Man blickt halt auch in Abgründe, wenn man die abseitigen Winkel seiner Heimatstadt abgrast. Oder in den Himmel, wie auf dem Kletterbaum im Bürgerpark Pankow. Den haben Eidel, Huder und Seldeneck, die in Zehlendorf oder Charlottenburg groß geworden sind und alle am selben Theater, dem Heimathafen Neukölln arbeiten, selbst bestiegen. Sie sind am Teufelsberg Schlitten gefahren, haben auf der als Flirtbörse verschrieenen Tartanbahn im Friedrich-Ludwig-Jahn-Sportpark gejoggt und sind im Tiefschnee zur Berberitze an der Weddinger Panke gestapft, wo man im Herbst rote Beeren als Marmeladenbeigabe ernten kann. Ein Tipp ihres Vater, sagt Seldeneck. „Um die zu finden, sind wir unglaublich rumgeirrt“, amüsieren sich die drei.

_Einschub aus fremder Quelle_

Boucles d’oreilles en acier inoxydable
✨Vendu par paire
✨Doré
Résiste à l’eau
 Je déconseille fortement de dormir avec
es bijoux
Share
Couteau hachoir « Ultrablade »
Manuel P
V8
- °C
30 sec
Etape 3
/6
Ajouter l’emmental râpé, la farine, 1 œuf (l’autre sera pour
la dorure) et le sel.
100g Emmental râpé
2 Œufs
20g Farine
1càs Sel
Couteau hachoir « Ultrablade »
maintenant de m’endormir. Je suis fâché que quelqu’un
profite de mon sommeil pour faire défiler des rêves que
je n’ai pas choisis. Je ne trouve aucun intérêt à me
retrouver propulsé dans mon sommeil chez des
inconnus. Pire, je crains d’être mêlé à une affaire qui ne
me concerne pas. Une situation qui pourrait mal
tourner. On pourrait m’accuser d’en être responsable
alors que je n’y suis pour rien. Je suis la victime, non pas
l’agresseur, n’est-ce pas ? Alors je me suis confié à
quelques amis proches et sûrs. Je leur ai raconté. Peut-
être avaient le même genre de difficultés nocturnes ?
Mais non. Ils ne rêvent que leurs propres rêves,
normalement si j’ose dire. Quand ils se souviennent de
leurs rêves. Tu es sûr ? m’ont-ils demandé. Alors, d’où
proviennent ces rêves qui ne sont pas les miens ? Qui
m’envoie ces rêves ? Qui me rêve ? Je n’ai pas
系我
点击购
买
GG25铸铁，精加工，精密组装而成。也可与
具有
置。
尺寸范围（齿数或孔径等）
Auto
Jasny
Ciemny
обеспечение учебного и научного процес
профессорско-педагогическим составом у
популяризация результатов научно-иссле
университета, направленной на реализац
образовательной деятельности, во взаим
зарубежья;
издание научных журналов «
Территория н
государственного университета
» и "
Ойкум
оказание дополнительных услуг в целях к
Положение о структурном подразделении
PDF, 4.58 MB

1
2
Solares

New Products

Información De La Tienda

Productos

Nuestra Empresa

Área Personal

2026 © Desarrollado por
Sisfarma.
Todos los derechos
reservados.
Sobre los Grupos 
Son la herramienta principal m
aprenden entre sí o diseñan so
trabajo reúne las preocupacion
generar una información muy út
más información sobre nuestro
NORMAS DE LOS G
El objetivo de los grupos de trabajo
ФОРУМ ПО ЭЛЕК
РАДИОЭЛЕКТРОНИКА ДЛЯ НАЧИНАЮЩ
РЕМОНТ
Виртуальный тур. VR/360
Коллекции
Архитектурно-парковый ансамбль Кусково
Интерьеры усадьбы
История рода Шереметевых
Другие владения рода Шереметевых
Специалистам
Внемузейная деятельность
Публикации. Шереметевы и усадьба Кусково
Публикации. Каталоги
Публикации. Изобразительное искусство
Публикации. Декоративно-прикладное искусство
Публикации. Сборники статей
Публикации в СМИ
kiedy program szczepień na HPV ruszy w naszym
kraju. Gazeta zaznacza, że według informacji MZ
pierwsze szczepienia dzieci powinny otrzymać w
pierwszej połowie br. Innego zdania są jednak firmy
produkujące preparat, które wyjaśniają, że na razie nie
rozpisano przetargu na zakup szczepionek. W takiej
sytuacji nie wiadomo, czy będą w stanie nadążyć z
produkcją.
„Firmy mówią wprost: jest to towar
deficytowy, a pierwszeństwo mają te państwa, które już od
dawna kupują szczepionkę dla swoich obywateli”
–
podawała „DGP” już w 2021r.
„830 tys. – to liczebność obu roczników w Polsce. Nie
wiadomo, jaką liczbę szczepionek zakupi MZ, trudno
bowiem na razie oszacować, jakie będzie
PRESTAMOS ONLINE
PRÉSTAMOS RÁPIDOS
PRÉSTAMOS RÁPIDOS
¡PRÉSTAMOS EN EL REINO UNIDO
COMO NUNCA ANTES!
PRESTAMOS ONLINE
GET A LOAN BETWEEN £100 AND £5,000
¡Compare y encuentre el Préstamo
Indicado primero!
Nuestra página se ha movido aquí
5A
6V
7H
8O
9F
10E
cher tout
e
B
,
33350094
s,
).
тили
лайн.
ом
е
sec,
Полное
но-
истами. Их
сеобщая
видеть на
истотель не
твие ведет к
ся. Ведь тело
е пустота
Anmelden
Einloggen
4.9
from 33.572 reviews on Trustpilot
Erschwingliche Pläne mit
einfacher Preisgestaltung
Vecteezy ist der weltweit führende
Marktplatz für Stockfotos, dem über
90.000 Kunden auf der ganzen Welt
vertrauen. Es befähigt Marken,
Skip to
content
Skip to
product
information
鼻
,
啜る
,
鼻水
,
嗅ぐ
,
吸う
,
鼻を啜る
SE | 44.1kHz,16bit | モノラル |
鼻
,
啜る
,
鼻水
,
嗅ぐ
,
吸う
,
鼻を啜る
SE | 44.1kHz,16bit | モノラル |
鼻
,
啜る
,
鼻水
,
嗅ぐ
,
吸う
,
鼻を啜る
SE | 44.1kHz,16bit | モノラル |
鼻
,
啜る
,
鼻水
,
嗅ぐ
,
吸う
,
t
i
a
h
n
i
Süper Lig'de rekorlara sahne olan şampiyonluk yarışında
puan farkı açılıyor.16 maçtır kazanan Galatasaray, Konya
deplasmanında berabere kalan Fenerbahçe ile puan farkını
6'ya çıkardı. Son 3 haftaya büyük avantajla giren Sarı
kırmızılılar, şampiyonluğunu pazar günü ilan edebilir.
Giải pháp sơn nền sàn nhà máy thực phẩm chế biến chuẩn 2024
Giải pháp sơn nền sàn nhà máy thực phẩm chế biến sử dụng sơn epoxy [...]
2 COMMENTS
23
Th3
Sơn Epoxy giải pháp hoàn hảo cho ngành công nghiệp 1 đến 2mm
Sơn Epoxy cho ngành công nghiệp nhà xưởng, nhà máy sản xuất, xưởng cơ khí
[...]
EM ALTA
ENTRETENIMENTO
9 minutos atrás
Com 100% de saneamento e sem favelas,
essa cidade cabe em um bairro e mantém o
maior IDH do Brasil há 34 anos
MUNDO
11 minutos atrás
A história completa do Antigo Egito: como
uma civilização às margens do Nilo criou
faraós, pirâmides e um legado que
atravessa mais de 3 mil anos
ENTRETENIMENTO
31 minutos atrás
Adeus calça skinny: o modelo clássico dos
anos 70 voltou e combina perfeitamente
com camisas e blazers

Muss ein ziemlicher Spaß gewesen sein, 110 Orte plus der Caféteria im Bürgeramt Kreuzberg zu finden. Natürlich bleibt auch was geheim. „Ich kenne noch einen wirklich besonderen Platz", sagt Eidel. Doch den verrät sie einfach nicht.Lucia Jay von Seldeneck, Carolin Huder, Verena Eidel: 111 Orte in Berlin, die man gesehen haben muss. Emons Verlag, 240 Seiten, 12,90 Euro. Die Buchpremiere mit Berlin-Quiz und den Runaway-Brides findet am 26. Oktober, 20 Uhr, statt, im Heimathafen Neukölln, Karl-Marx-Str. 141, Eintritt: 3 Euro.